First human case of flesh-eating screwworm parasite confirmed in US
Briefly

HHS confirmed the first travel-associated human case of New World screwworm in the United States, involving a patient who returned from El Salvador and was diagnosed by the CDC on 4 August. The Maryland department of health and the CDC investigated the case. Reuters earlier reported industry sources saying a confirmed patient had traveled from Guatemala, and HHS did not address that discrepancy. The US government has not confirmed any animal cases this year. Officials assessed the public health risk to the United States as very low. The confirmation has unsettled cattle producers and prompted USDA action including plans for a sterile fly facility in Texas, with potential economic losses estimated at about $1.8bn for Texas livestock.
The US Department of Health and Human Services (HHS) on Sunday reported the first human case in the US of travel-associated New World screwworm, a flesh-eating parasite, from an outbreak-affected country. The case, investigated by the Maryland department of health and the US Centers for Disease Control and Prevention (CDC), was confirmed by the CDC as New World screwworm on 4 August and involved a patient who returned from travel to El Salvador, HHS spokesperson Andrew G Nixon said in an email to Reuters.

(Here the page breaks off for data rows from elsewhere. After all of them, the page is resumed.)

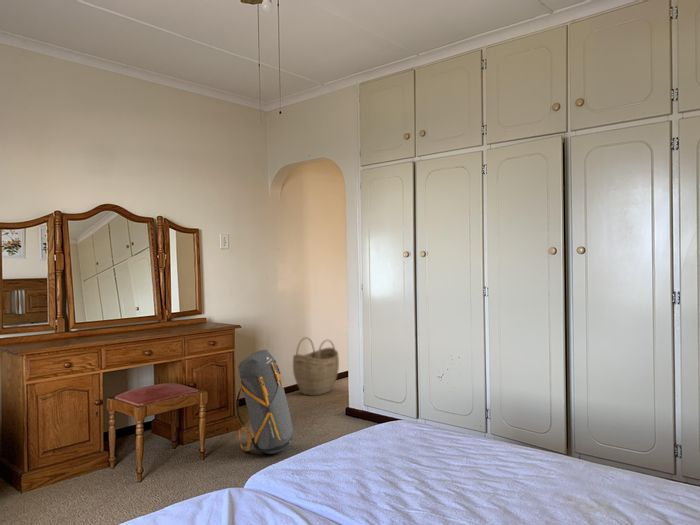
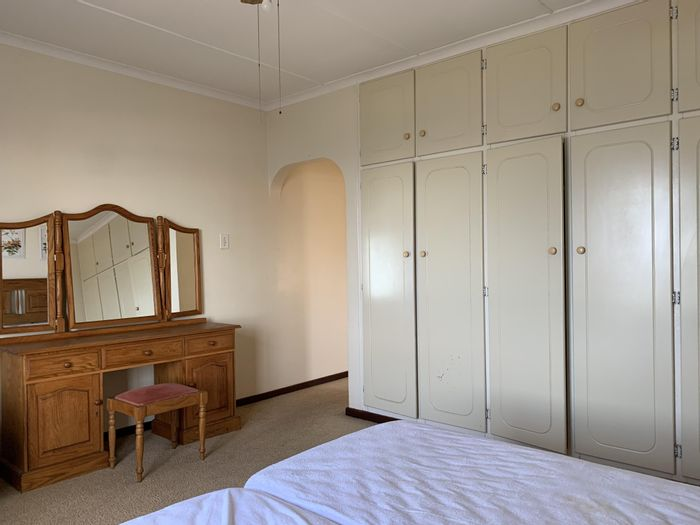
- woven basket [292,336,340,397]
- backpack [235,349,294,455]
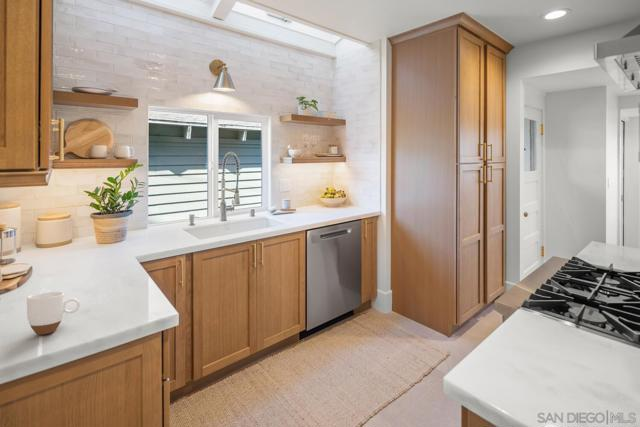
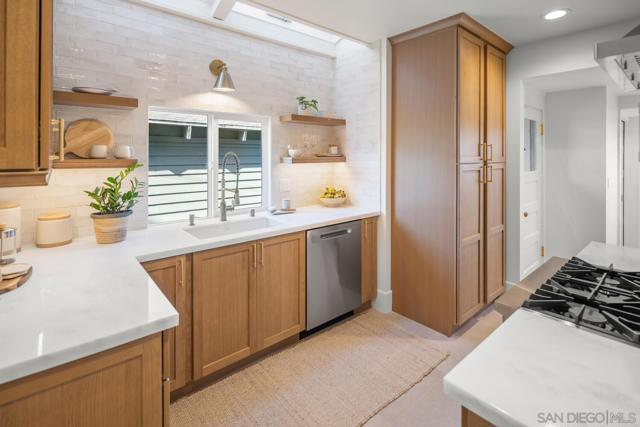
- mug [26,291,81,336]
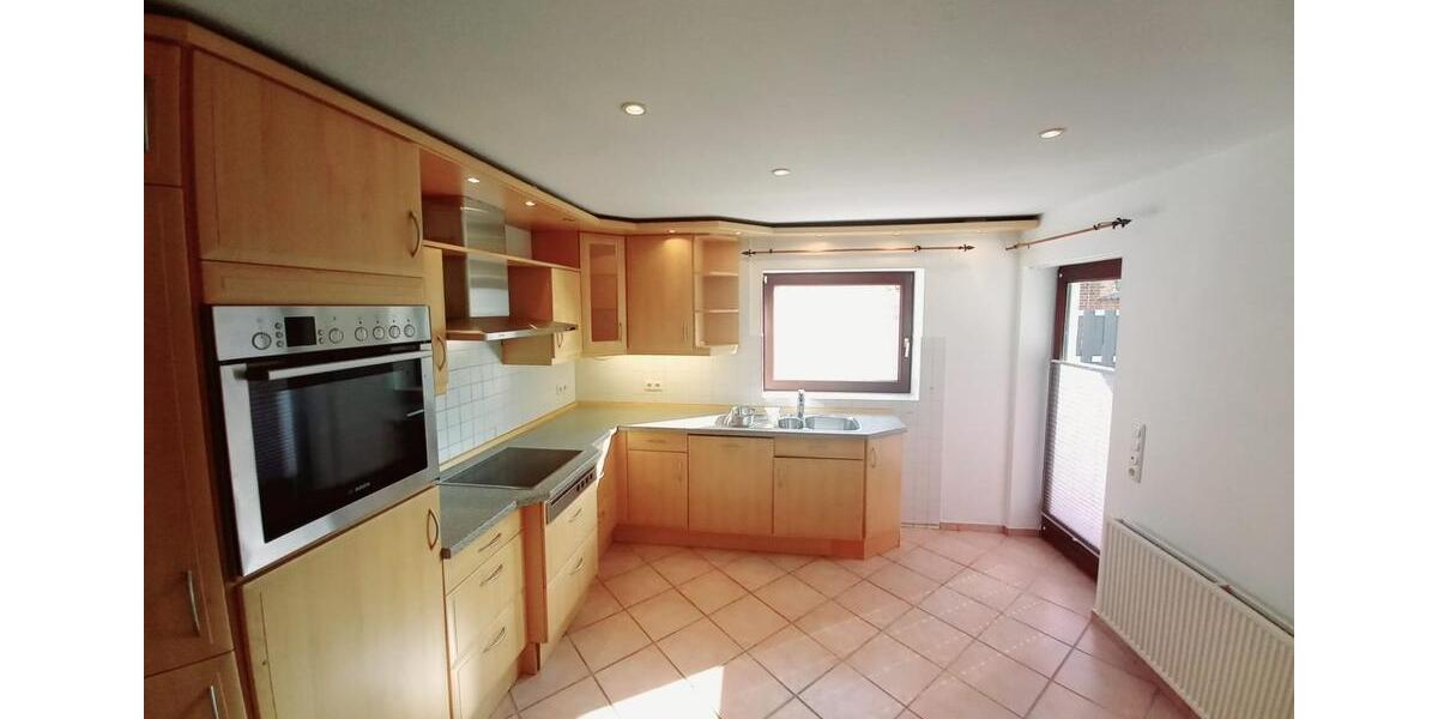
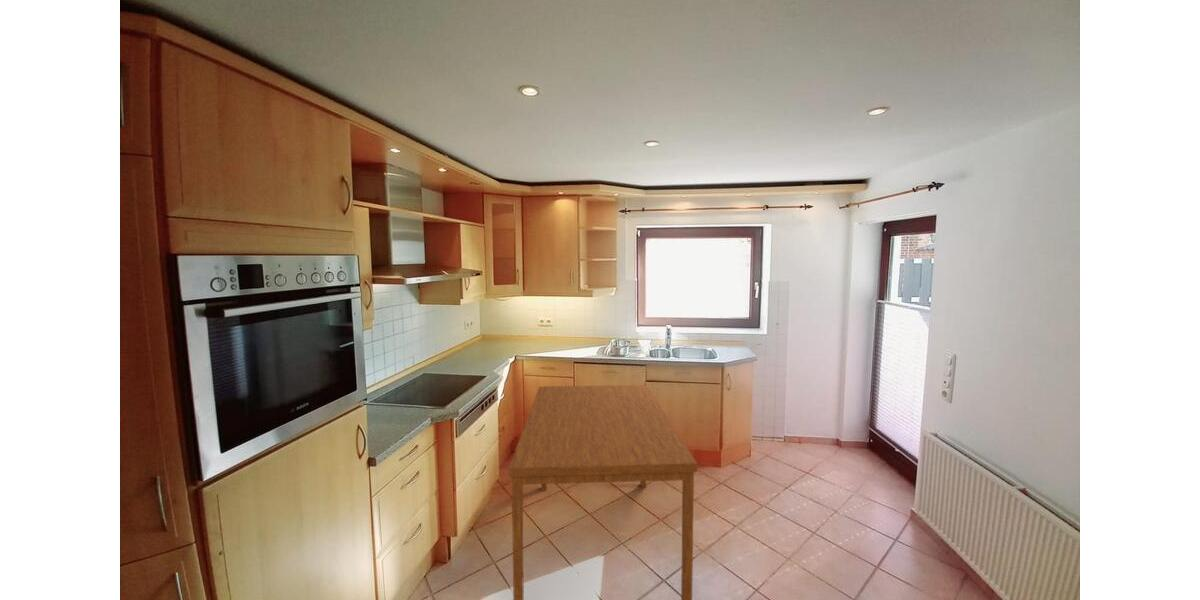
+ dining table [507,384,698,600]
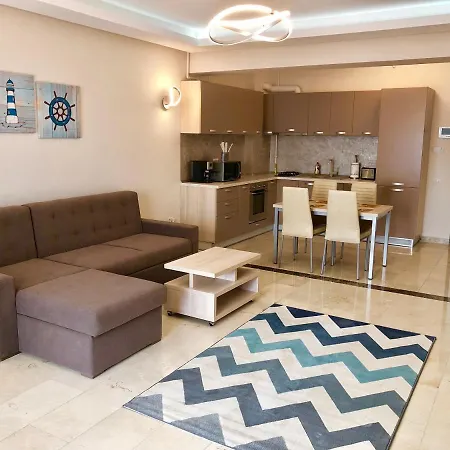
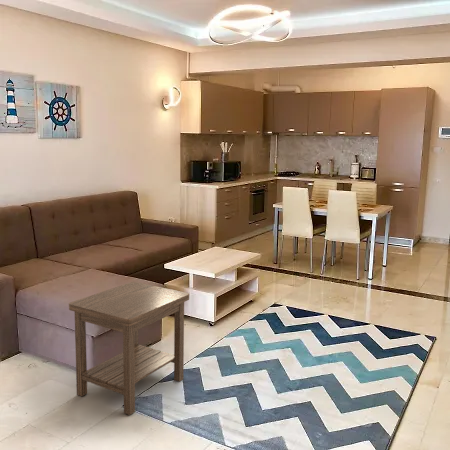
+ side table [68,281,190,416]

Earlier, Reuters reported that beef industry sources said last week that the CDC had confirmed a case of New World screwworm in a person in Maryland who had traveled to the US from Guatemala. Nixon did not address the discrepancy on the source of the human case. The risk to public health in the United States from this introduction is very low, he said.
The government's confirmation of a screwworm case comes just over a week after US Department of Agriculture (USDA) secretary Brooke Rollins traveled to Texas to announce plans to build a sterile fly facility there as part of efforts to combat the pest. The USDA has estimated a screwworm outbreak could cost the economy in Texas, the biggest US cattle-producing state, about $1.8bn in livestock deaths, labor costs and medication expenses.